■ Tasks to complete:
a) Copy out the part of the LoFreq forum thread starting with "I hope that" and going on through "LoFreq and SNVer?", word for word.
b) In the LoFreq forum thread, what two things does LoFreq make no assumptions about?

■ Text provided:
I hope that answered your question. If not, feel free to mail me to discuss this further.
Andreas
ADD COMMENT
• link
updated 3.2 years ago by
Ram
44k
•
written 11.7 years ago by
Andreas
★
2.5k
Hi Andreas, congrats on the paper, that ROC is very convincing. In the paper, you use SNVer's individual mode. Have you compared the metrics for pooled variant calling between LoFreq and SNVer?
I ask because I'm still looking for the best way to call low frequency variants in pools. Another question, is (how?) do you handle multiple pools? e.g. 50 case pools and 50 control pools, each with a given ploidy?
thanks.
Thanks Brent.
LoFreq makes no assumptions on ploidy and the number of individuals in a pool. The main advantage here is that you can therefore apply it to anything, even - or especially - if you don't know the number of individuals in your sample. In fact, you might even want to use LoFreq's results to estimate the pool size. Examples for this would be RNA virus quasispecies, heteroplasmy, bacterial subpopulations, (heterogenous) cancer samples etc. The advantage of methods specialized in pooled data with known number of individuals is that they can incorporate the number of individuals as prior. You can certainly run LoFreq on this kind of data as well and it will call variants correctly, but I'm not sure how much more sensitive (if at all) methods with corresponding priors built-in are and this type of comparison wouldn't really compare like with like. Go ahead and give it a go. I'd be interested to hear about the results and I'm also happy to help where needed.

■ Information shown:
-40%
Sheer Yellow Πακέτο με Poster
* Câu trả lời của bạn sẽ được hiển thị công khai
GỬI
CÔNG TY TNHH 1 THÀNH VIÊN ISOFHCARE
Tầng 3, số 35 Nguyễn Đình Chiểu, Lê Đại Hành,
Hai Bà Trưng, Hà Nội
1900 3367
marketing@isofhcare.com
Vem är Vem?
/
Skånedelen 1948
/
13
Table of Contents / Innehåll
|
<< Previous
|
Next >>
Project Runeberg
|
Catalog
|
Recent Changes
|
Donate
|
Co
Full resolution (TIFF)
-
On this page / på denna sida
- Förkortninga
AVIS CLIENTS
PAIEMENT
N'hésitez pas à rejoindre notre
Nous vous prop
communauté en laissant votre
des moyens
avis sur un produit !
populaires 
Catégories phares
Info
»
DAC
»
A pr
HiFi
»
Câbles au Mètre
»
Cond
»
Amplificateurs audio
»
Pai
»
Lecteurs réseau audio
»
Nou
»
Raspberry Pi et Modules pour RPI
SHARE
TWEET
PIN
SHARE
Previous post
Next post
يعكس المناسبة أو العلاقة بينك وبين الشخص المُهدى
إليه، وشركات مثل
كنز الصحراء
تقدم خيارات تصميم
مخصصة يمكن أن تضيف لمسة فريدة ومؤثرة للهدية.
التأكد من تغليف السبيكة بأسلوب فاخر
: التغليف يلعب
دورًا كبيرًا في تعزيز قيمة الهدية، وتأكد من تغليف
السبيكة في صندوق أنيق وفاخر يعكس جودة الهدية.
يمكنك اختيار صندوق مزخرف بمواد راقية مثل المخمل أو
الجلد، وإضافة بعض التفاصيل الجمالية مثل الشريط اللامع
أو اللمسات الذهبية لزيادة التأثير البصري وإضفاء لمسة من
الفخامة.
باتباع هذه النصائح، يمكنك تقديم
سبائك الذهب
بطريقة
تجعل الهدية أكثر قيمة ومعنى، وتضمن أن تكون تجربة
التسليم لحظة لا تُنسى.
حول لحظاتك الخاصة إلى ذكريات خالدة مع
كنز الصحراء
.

■ Answers to each task:
a)
I hope that answered your question. If not, feel free to mail me to discuss this further.
Andreas
ADD COMMENT
• link
updated 3.2 years ago by
Ram
44k
•
written 11.7 years ago by
Andreas
★
2.5k
Hi Andreas, congrats on the paper, that ROC is very convincing. In the paper, you use SNVer's individual mode. Have you compared the metrics for pooled variant calling between LoFreq and SNVer?

b) Ploidy and the number of individuals in a pool.